Rising temperatures associated with climate change is a major global political and socio-economical priority. The amount of carbon in the atmosphere regulates how much warming will occur globally, but the amount of carbon taken up and released from terrestrial ecosystems under warming remains uncertain in the models that predict future climates. Warming has a range of direct (e.g. changes in process rates) and indirect (shifts in dominant plant species, plant-soil interactions) effects on ecosystem properties and processes. In WaRM we study community and ecosystem responses to the direct and indirect effects of warming in a coordinated project that combines experimental warming and dominant plant species removal at high and low elevations among 12 globally-distributed gradients. We have five overarching objectives with this network: (1) To determine the relative influences of climate and interactions among species on biodiversity and ecosystem carbon dynamics. (2) To examine the patterns and processes that shape ecosystem function among disparate ecosystems. (3) To investigate whether the functional composition of plant communities determines how communities respond to warming and dominant species removal. (4) To assess whether functional traits can be used to improve predictions of how ecosystem function and community structure change in response to climate and climate change. (5) To leverage the results of these experiments to improve a community land model to refine predictions about global carbon cycling.

Within this network M. Noelia Barrios-Garcia and I work is largely focused on running the Patagonia site in Argentina.

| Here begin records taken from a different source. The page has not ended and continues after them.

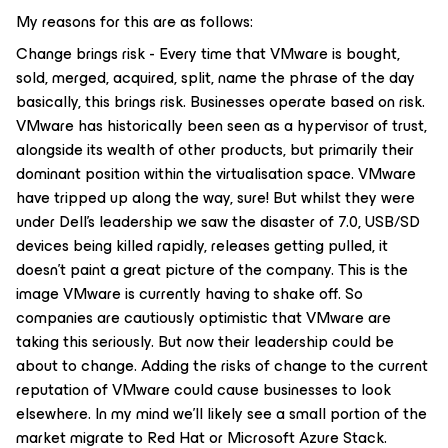
My reasons for this are as follows:
Change brings risk - Every time that VMware is bought,
sold, merged, acquired, split, name the phrase of the day
basically, this brings risk. Businesses operate based on risk.
VMware has historically been seen as a hypervisor of trust,
alongside its wealth of other products, but primarily their
dominant position within the virtualisation space. VMware
have tripped up along the way, sure! But whilst they were
under Dell’s leadership we saw the disaster of 7.0, USB/SD
devices being killed rapidly, releases getting pulled, it
doesn’t paint a great picture of the company. This is the
image VMware is currently having to shake off. So
companies are cautiously optimistic that VMware are
taking this seriously. But now their leadership could be
about to change. Adding the risks of change to the current
reputation of VMware could cause businesses to look
elsewhere. In my mind we’ll likely see a small portion of the
market migrate to Red Hat or Microsoft Azure Stack.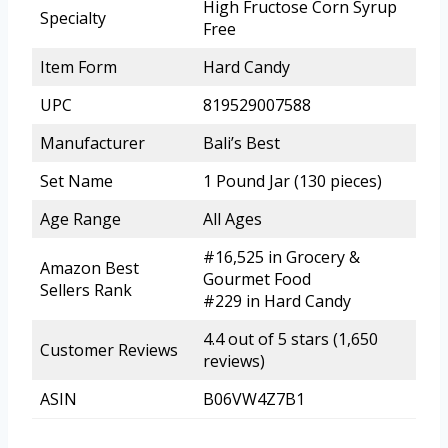
High Fructose Corn Syrup
Specialty
Free
Item Form
Hard Candy
UPC
819529007588
Manufacturer
Bali’s Best
Set Name
1 Pound Jar (130 pieces)
Age Range
All Ages
#16,525 in Grocery &
Amazon Best
Gourmet Food
Sellers Rank
#229 in Hard Candy
4.4 out of 5 stars (1,650
Customer Reviews
reviews)
ASIN
B06VW4Z7B1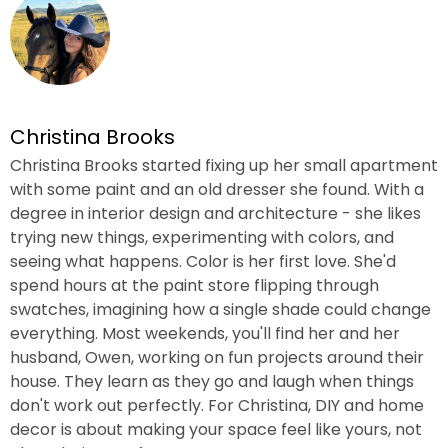
Christina Brooks
Christina Brooks started fixing up her small apartment
with some paint and an old dresser she found. With a
degree in interior design and architecture - she likes
trying new things, experimenting with colors, and
seeing what happens. Color is her first love. She'd
spend hours at the paint store flipping through
swatches, imagining how a single shade could change
everything. Most weekends, you'll find her and her
husband, Owen, working on fun projects around their
house. They learn as they go and laugh when things
don't work out perfectly. For Christina, DIY and home
decor is about making your space feel like yours, not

CollaboratorsMaja Sundqvist (Umeå University), Aimee Classen (University of Vermont), Nate Sanders (University of Vermont), Toke Hoye (Aarhus University), David Wardle (Nanyang Technological University), Jennie McLaren (University of Texas), Thomas Crowther (Netherlands Institute for Ecology), Mark Hovenden (University of Tasmania), Julie Deslippe (University of Wellington), Jin-Sheng He (Peking University), Christian Rixen (Swiss Federal Institute for Forest, Snow and Landscape Research), John-Arvid Grytnes (University of Bergen), Sandra Lavorel (University of Grenoble)


How successful are exotic species after establishment?

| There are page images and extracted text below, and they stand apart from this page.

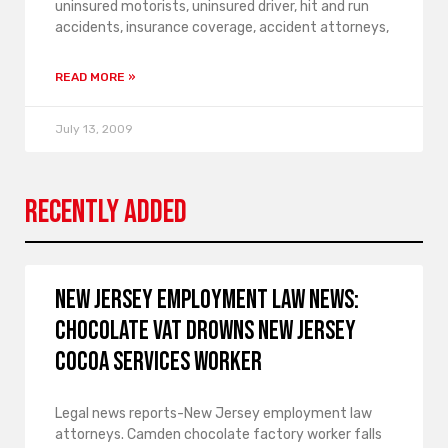
uninsured motorists, uninsured driver, hit and run
accidents, insurance coverage, accident attorneys,
READ MORE »
July 13, 2009
Recently Added
New Jersey employment law news:
Chocolate vat drowns New Jersey
Cocoa Services worker
Legal news reports-New Jersey employment law
attorneys. Camden chocolate factory worker falls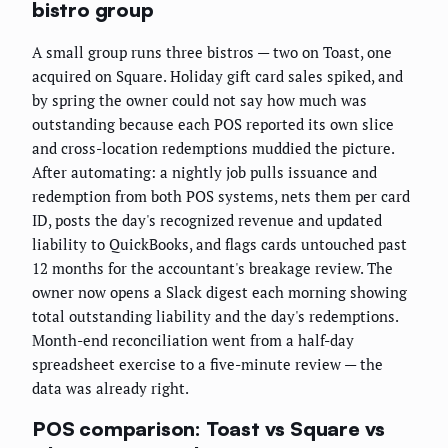
bistro group
A small group runs three bistros — two on Toast, one
acquired on Square. Holiday gift card sales spiked, and
by spring the owner could not say how much was
outstanding because each POS reported its own slice
and cross-location redemptions muddied the picture.
After automating: a nightly job pulls issuance and
redemption from both POS systems, nets them per card
ID, posts the day's recognized revenue and updated
liability to QuickBooks, and flags cards untouched past
12 months for the accountant's breakage review. The
owner now opens a Slack digest each morning showing
total outstanding liability and the day's redemptions.
Month-end reconciliation went from a half-day
spreadsheet exercise to a five-minute review — the
data was already right.
POS comparison: Toast vs Square vs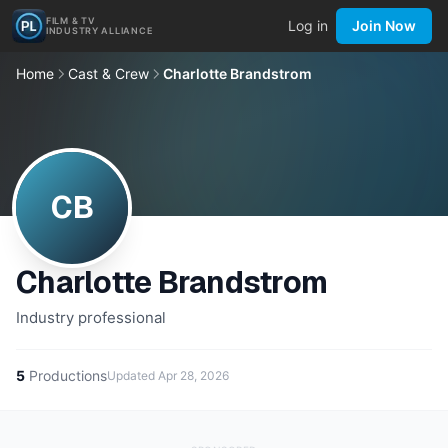
FILM & TV
Log in
Join Now
INDUSTRY ALLIANCE
Home
Cast & Crew
Charlotte Brandstrom
CB
Charlotte Brandstrom
Industry professional
5
Productions
Updated
Apr 28, 2026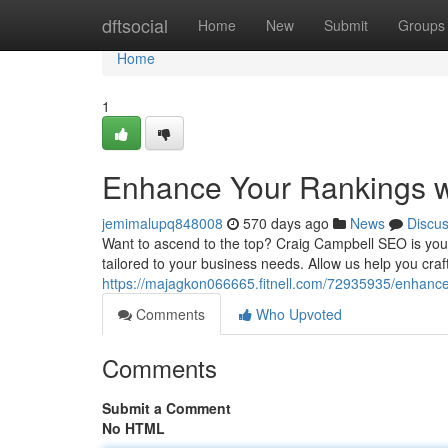
Home
dftsocial
Home
New
Submit
Groups
Home
1
Enhance Your Rankings w
jemimalupq848008
570 days ago
News
Discu
Want to ascend to the top? Craig Campbell SEO is your k
tailored to your business needs. Allow us help you cra
https://majagkon066665.fitnell.com/72935935/enhance
Comments
Who Upvoted
Comments
Submit a Comment
No HTML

I have been evaluating recent attempts to refute the tens rule (about 10% of all introduced species establish and about 10% of these established species become invasive) of two relatively very well-studied groups, exotic birds and mammals, and comparing these data with those from a previous study. I showed that lack of information about failed species introductions, and the tendency to report species that have become invasive more than those that have not, results in an overestimate of the establishment success and invasion rates of non-native species (Rodriguez-Cabal et al 2009; Rodriguez-Cabal et al. 2013).

 

Can positive interactions lead to the realized niche of species to be larger than its fundamental? 

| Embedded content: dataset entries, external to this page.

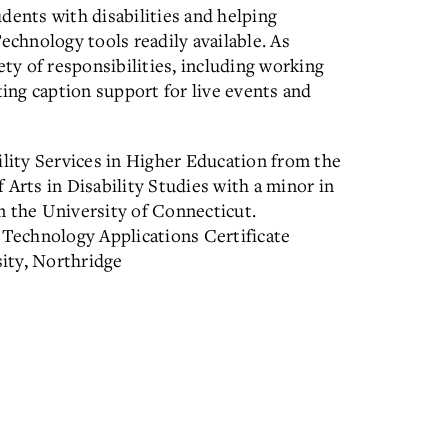
dents with disabilities and helping
echnology tools readily available. As
ety of responsibilities, including working
ting caption support for live events and
ility Services in Higher Education from the
 Arts in Disability Studies with a minor in
the University of Connecticut.
 Technology Applications Certificate
ity, Northridge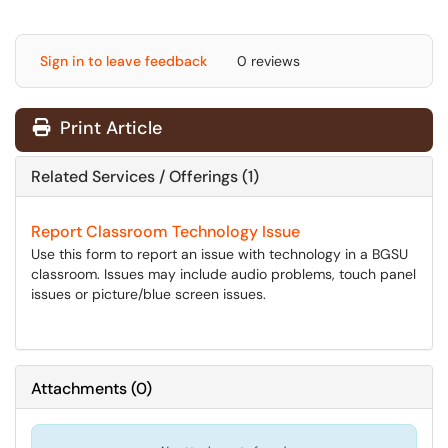
Sign in to leave feedback
0 reviews
Print Article
Related Services / Offerings (1)
Report Classroom Technology Issue
Use this form to report an issue with technology in a BGSU
classroom. Issues may include audio problems, touch panel
issues or picture/blue screen issues.
Attachments
(
0
)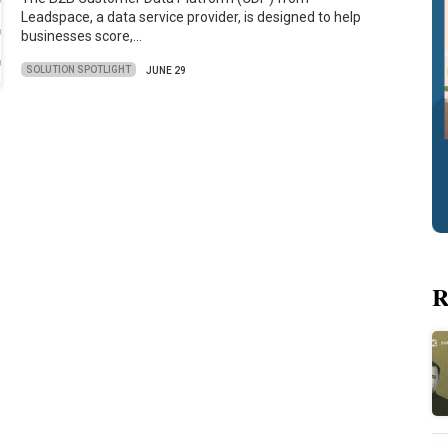
Leadspace, a data service provider, is designed to help
businesses score,…
SOLUTION SPOTLIGHT
JUNE 29
R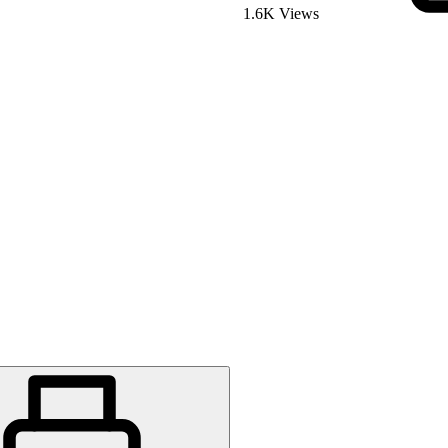
1.6K Views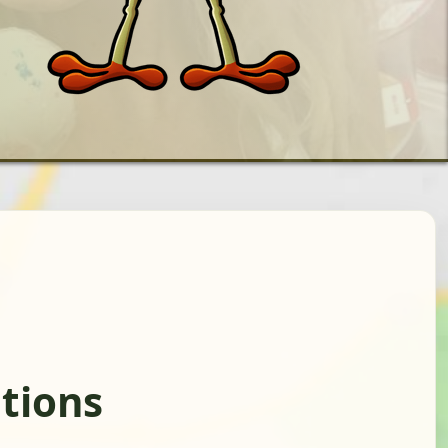
ations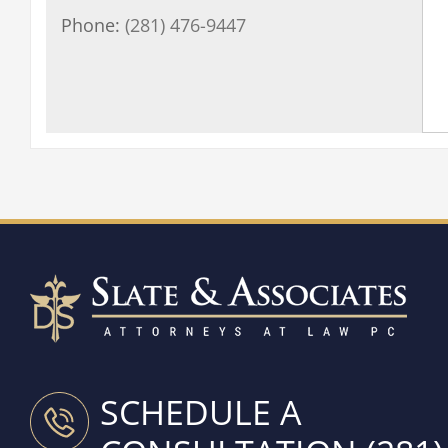
Phone:
(281) 476-9447
SCHEDULE A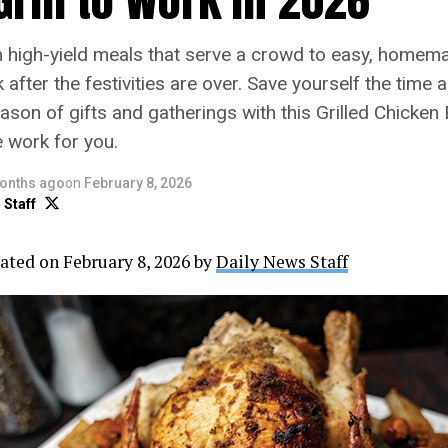
m high-yield meals that serve a crowd to easy, homem
k after the festivities are over. Save yourself the time 
ason of gifts and gatherings with this Grilled Chicken 
he work for you.
onths ago
on
February 8, 2026
 Staff
ated on February 8, 2026 by
Daily News Staff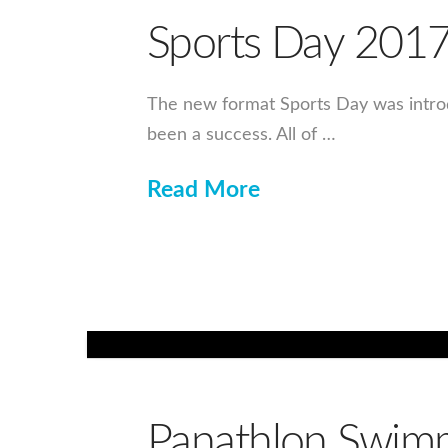
Sports Day 201
The new format Sports Day was introdu
been a success. All of …
Read More
Panathlon Swimm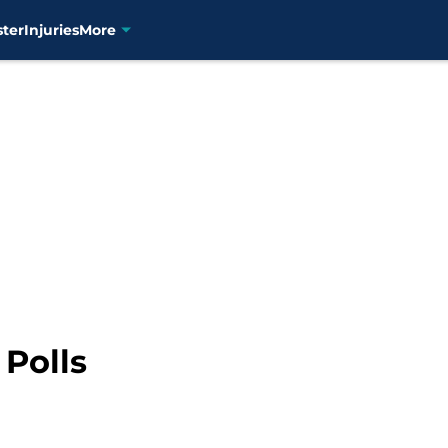
ster
Injuries
More
 Polls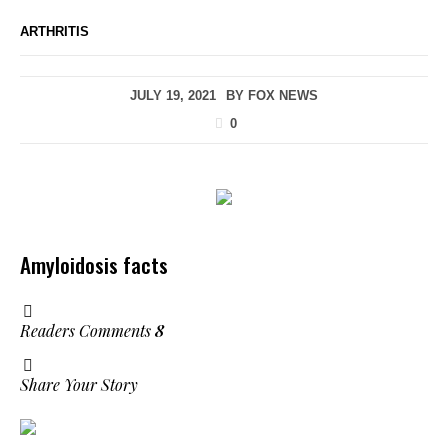
ARTHRITIS
JULY 19, 2021
BY
FOX NEWS
0
Amyloidosis facts
Readers Comments
8
Share Your Story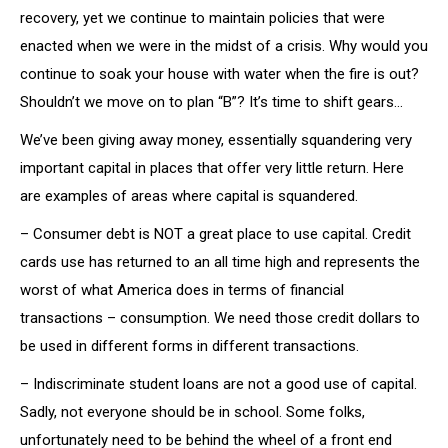
recovery, yet we continue to maintain policies that were
enacted when we were in the midst of a crisis. Why would you
continue to soak your house with water when the fire is out?
Shouldn’t we move on to plan “B”? It’s time to shift gears…
We’ve been giving away money, essentially squandering very
important capital in places that offer very little return. Here
are examples of areas where capital is squandered.
– Consumer debt is NOT a great place to use capital. Credit
cards use has returned to an all time high and represents the
worst of what America does in terms of financial
transactions – consumption. We need those credit dollars to
be used in different forms in different transactions.
– Indiscriminate student loans are not a good use of capital.
Sadly, not everyone should be in school. Some folks,
unfortunately need to be behind the wheel of a front end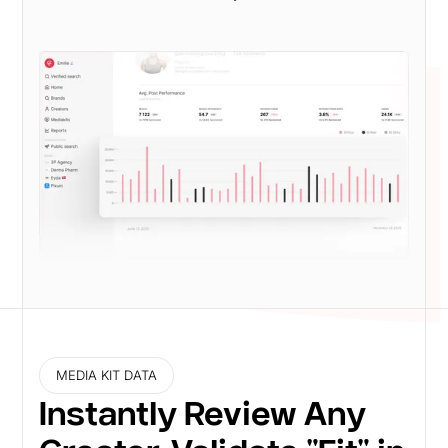
MEDIA KIT DATA
Instantly Review Any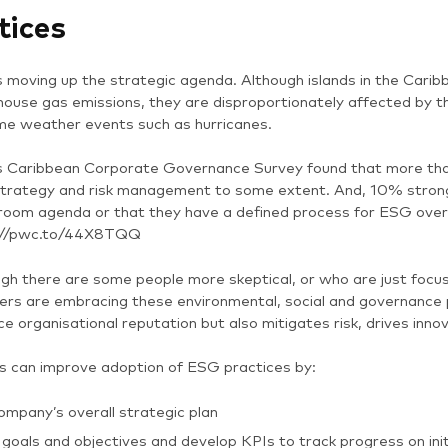
tices
 moving up the strategic agenda. Although islands in the Caribb
ouse gas emissions, they are disproportionately affected by the
me weather events such as hurricanes.
 Caribbean Corporate Governance Survey found that more tha
strategy and risk management to some extent. And, 10% strongl
oom agenda or that they have a defined process for ESG oversi
://pwc.to/44X8TQQ
gh there are some people more skeptical, or who are just focus
s are embracing these environmental, social and governance p
e organisational reputation but also mitigates risk, drives in
s can improve adoption of ESG practices by:
ompany’s overall strategic plan
goals and objectives and develop KPIs to track progress on init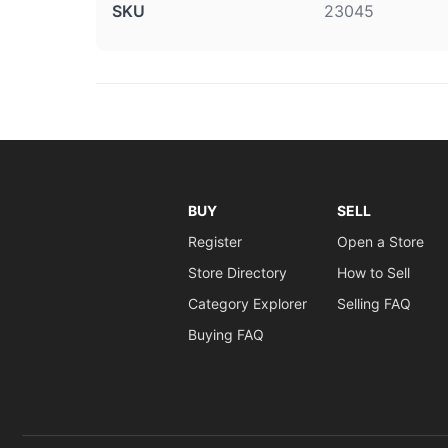
SKU
23045
BUY
SELL
Register
Open a Store
Store Directory
How to Sell
Category Explorer
Selling FAQ
Buying FAQ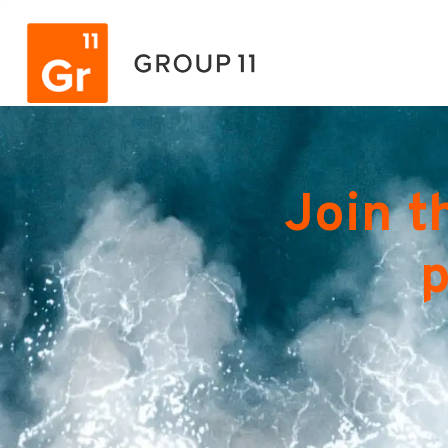
Join t
p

I reviewed the inclusion of positive interactions in niche theory. Some studies have suggested that positive interactions can lead the realized niche of a species to be larger than its fundamental niche. In this study I made theoretical arguments about the niche concept and how it changes in response to invasive species. Specifically, I used exotic invasive species to show that although positive interactions can counteract the effects of negative interactions and possibly modify the realized niche of a species, the realized niche of a species can never be larger than the fundamental niche (Rodriguez-Cabal et al. 2012).